* _Directions for this task_:
Search the records for the string "click", and show each line where it appears.

[Stored data entries]
....
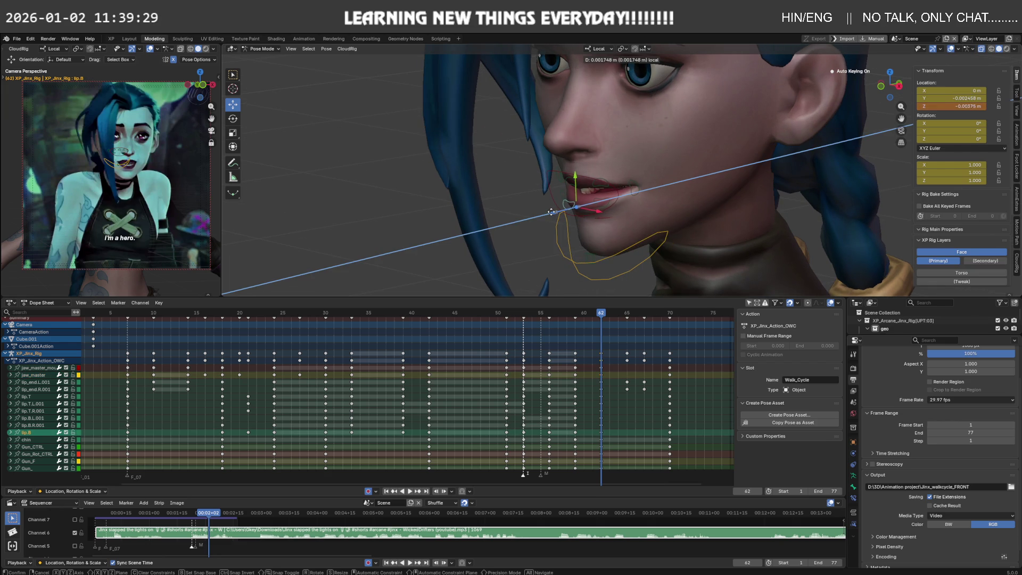
click(549, 213)
middle_drag(551, 213, 606, 226)
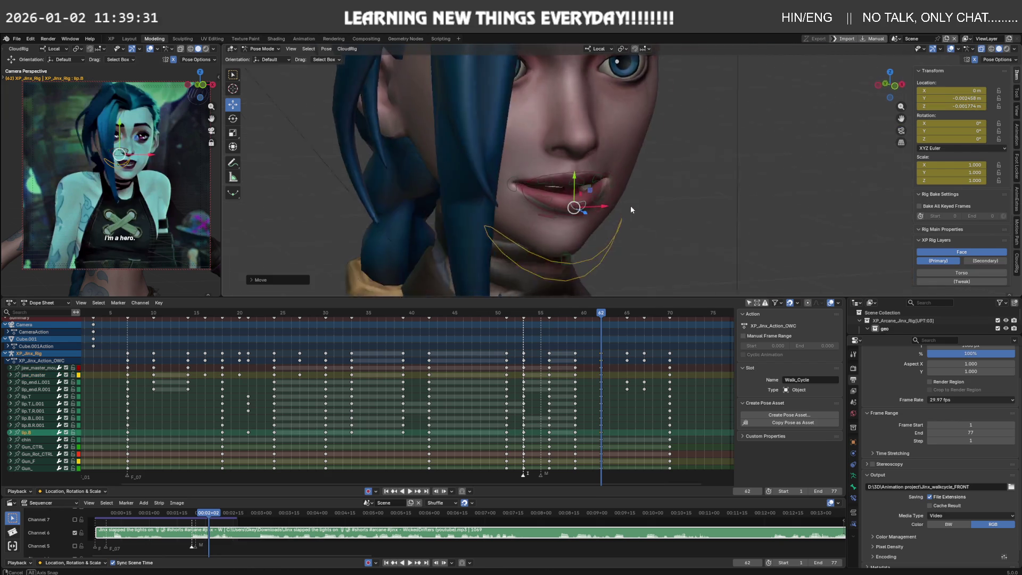
scroll(605, 226, up, 3)
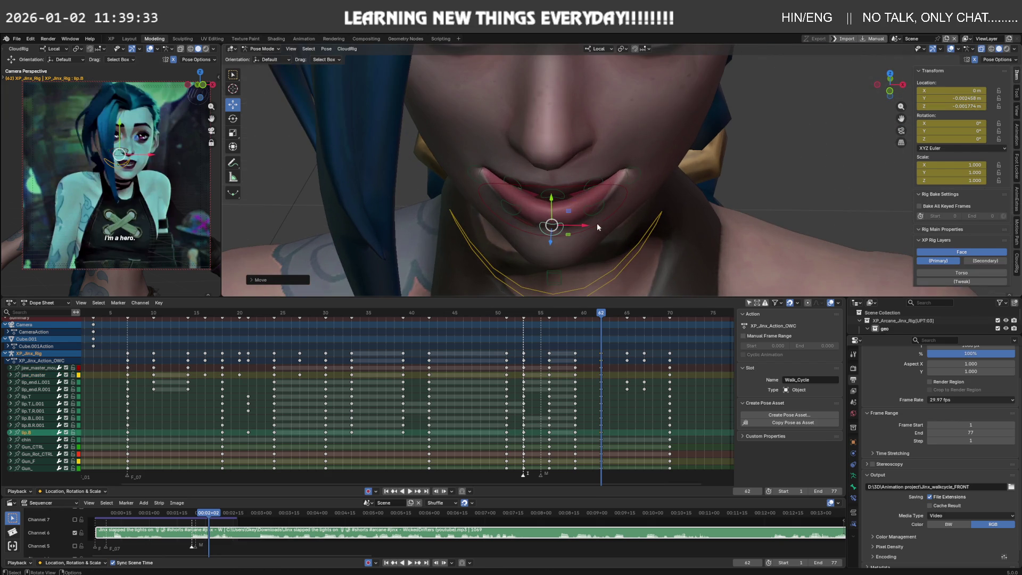
click(590, 207)
key(g)
key(z)
click(596, 220)
Fine-tune lip.B's height with the blue gizmo arrow to about -0.005263 m, then advance to frame 64.
middle_drag(596, 219, 532, 173)
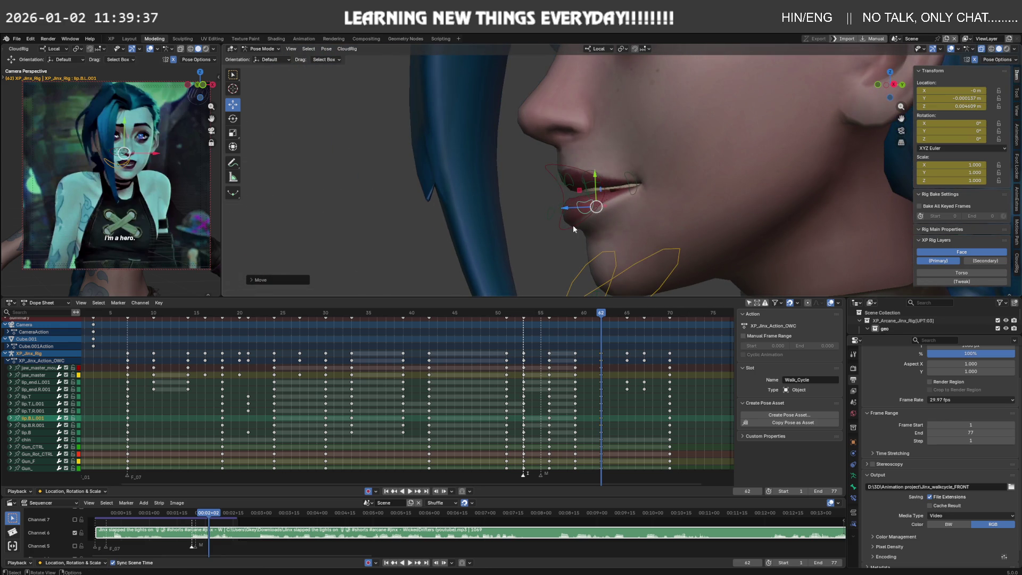
click(573, 225)
mouse_move(574, 225)
middle_down()
mouse_move(608, 217)
mouse_move(578, 216)
mouse_move(603, 236)
middle_up()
....
* _Output for this task_:
click(549, 213)
click(590, 207)
click(596, 220)
click(573, 225)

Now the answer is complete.